In December 2010, I was commissioned by Leica to follow in the footsteps of James Bruce, a Scottish explorer who set out to discover the source of the Blue Nile in the 1760s. I became interested in that project because of its time travel aspect. I invited my friend Gheith Al-Amine to join me on this trip; we made plans to leave at the end of January, 2011, by land through Damascus, Amman, and then south to Aqaba. We would then cross the Red Sea by ferryboat to Egypt, travel through the Sinai desert up north to Port Said, and finally Alexandria. Then we would roam along the Nile through Cairo and Luxor to Aswan and back along the same path in 15 days.

 

On the day the revolution started in Egypt, I dropped all my plans and booked two plane tickets to Cairo instead. In the first three days of the revolution, the only images circulating were made by protesters with mobile devices that were uploaded onto the Internet. I loaded my analogue camera with a fast black and white film and started documenting the events through my computer screen. The Internet at that period was the event itself.

 

On the 28th of January, we arrived 11am; a big demonstration was planned at noon. Our Hotel was 100 metres away from Tahrir Square. Internet and cellular networks were down so people were unable to upload any more images and tweets from their phones. It was the emptiness of Cairo that struck me when I got there; when I was last there in 2007 it was crowded at all hours.

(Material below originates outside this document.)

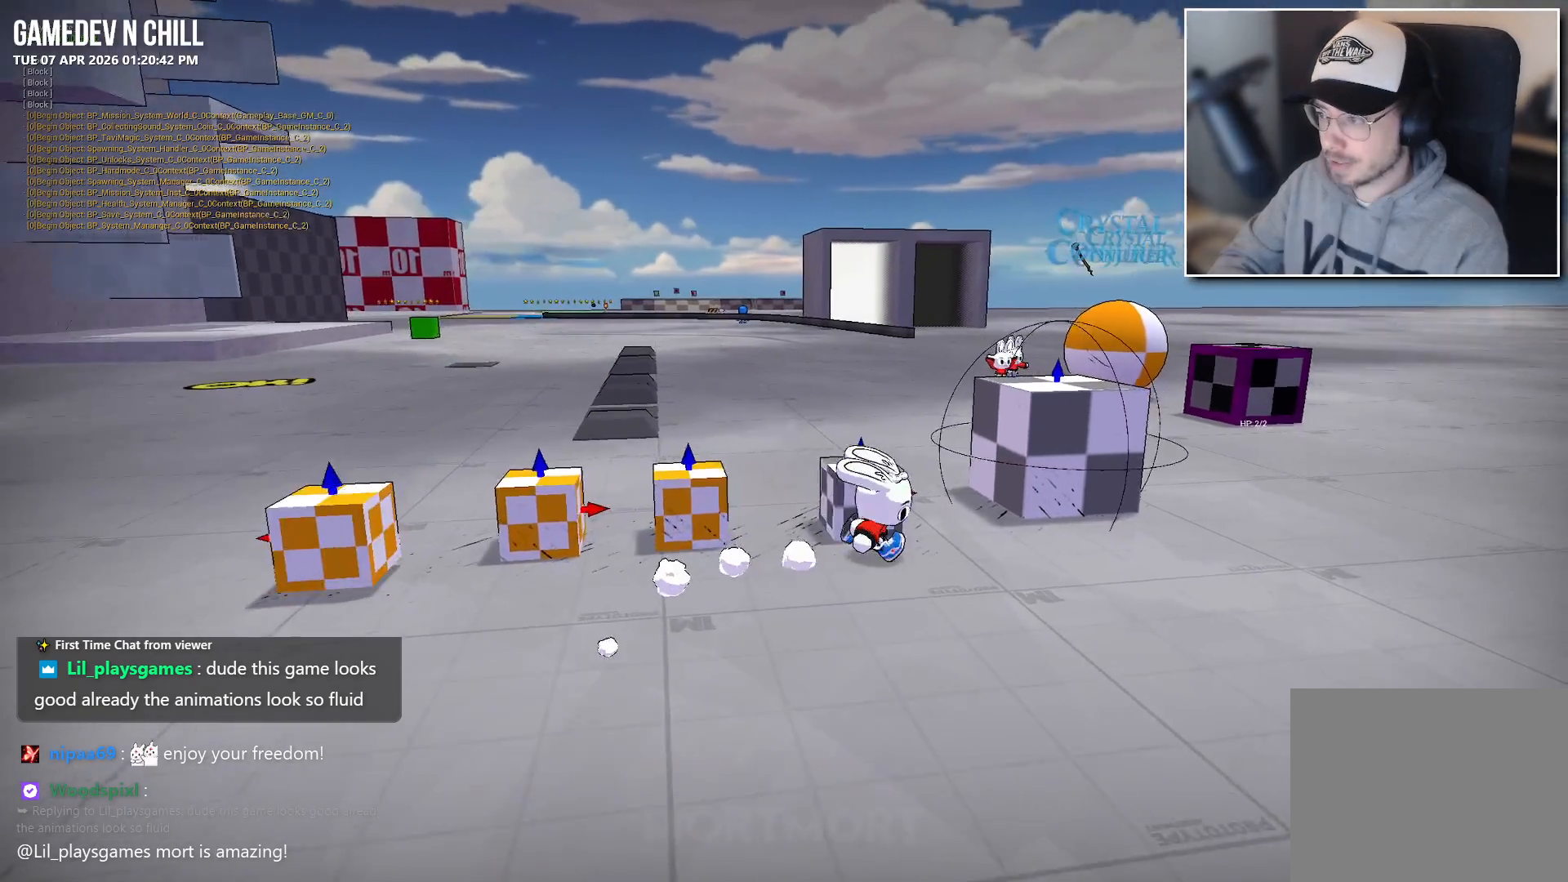
{"buttons": [], "left_stick": "up-right", "right_stick": "left", "events": [[83, "right_stick", "left"], [350, "left_stick", "up-right"]]}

I felt this event was as important as the clashes that had taken place over the previous three days.

 

(I had found some very old black and white pictures in Beirut of Cairo three years before and I had decided to now take them with me in an attempt to revisit the places they depicted. Those pictures told the story of two Lebanese men who had travelled Cairo in the 1960s and visited some tourist spots among other places. It came to me that this archive was about places that no longer existed and I completely lost all interest in them, even at one point wanting to throw them in the river. I decided to rely mainly on my mobile phone to capture things.)

 

On the 4th of February, Utopia was fully realised. Back at the airport, we were arrested twice, first time searched and interrogated for two hours, the second time, we paid our way out. 'We're trying to catch those spies that are out there working for the destruction of Egypt', I was told by the intelligence officer who interrogated us last. 'There must be an invisible, malevolent hand stirring all of this'. This is the ecstasy of communication; this is the electronic revolution. The 'Invisible Generation' is everywhere. Roy Samaha

About the artist

Roy Samaha

Roy Samaha (born 1978, Beirut) is a Lebanese artist based in Beirut. Practicing with video and photography since 2002, he has exhibited in numerous film and contemporary art festivals. Between 1998 and 2008, he worked in the television industry as part of his field research on electronic media. He got his Master’s degree in film studies at USEK, Lebanon. Currently, he is giving seminars on alternative video practices in different universities in Beirut.